Jim’s life had taken a different direction. He had joined the Air Force and upon returning home he resumed his work at the supermarket which became a success under his management. When the owners decided to retire and sell, Jim’s attempt to purchase failed so he started an automobile auction service at property he owned west of town. With help and advice from a Springfield auction, he began the first of his five automobile auctions in three states.

By this time we had begun spending as much spare time as we had together and soon after he started his first auction we married. I soon quit my job in insurance and worked in the auction office. With the systems and procedures I had learned in insurance, I was able to handle the dealer financing that Jim had started offering to his clients. We worked a lot. We had an auction every evening of the week at one of five cities.

The one I enjoyed the most was near Rogers. When we first began we did not have full time office help so it was necessary for me to stay overnight and do the paperwork and banking the next day. I spent one night a week, for several weeks at the family-owned Jan-Lyn Motel in Rogers. It was very pleasant and very different than the noise of an auction.

As in any business, it is important that rules be followed to keep control of daily transactions. Jim definitely kept control of his business. When a vehicle is consigned to sell, a “ticket” is written up describing the vehicle and if it sells, the seller pays a commission and the buyer pays a buyer’s fee. A friend of Jim’s consigned a 1967 Mercedes at several of our sales each week with no luck selling it. I had my eye on that highly-chromed, red beauty for weeks so one morning after it had not sold, I bought it from the friend.

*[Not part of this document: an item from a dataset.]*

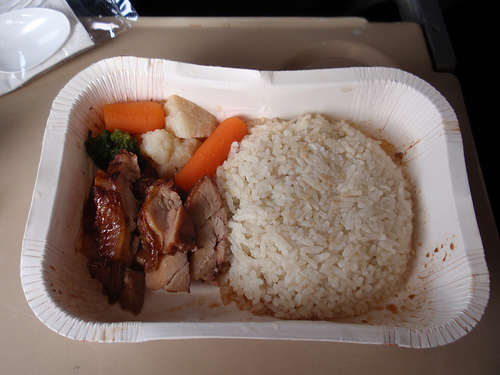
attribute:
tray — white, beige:
[261, 76, 343, 108]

Later, when Jim asked why the Mercedes was parked in our drive, I told him that I had bought it. He asked if a ticket had been written up on the sale and I said, “No.” Needless to say, before I had another sip of coffee a ticket was written up, I was paying a buyer’s fee and the friend was paying the commission. Brutal news for wife and friend, but fair. That incident was many years ago and it never happened again.

After retiring from the auction business we concentrated on the investments we had made. Now I am left to manage alone, however, I learned much from my Dad and Jim, and I am grateful for those teachers.

I believe our lives are strewn with good omens guiding us to our destiny if we take notice of them. I recall two from my childhood that connect me to Crowder. One was the soldiers from Camp Crowder who rented horses from my Dad. The other is the “solar naps” Dad took in his car in the winter when the noise of seven children drove him outside. I am drawn to Crowder College by solar studies and the soldiers who left their footprints in the history there.

Everything starts with a seed. Seeds make me think of my Dad who saved seed to put in his garden and, of Jim, who saved seed to put in his business. In July 2014, on what would have been Jim’s 80th birthday, I spent his “seed money”. I donated it to Crowder College in my husband’s memory so that his seed money could help area students plant gardens of knowledge and improve their lot in life. College is where it starts.

Today much seed “dollars” are needed for education. If we all give as many of these dollars as we can, we will have a very good harvest.

 

Carol Cignetti Gaskill

March 2015

 

Gakill donated one million dollars to Crowder in honor of her late husband, Jim Gaskill, on July 11, 2014.

Gaskill donated one million dollars to Crowder in honor of her late husband, Jim Gaskill, on July 11, 2014.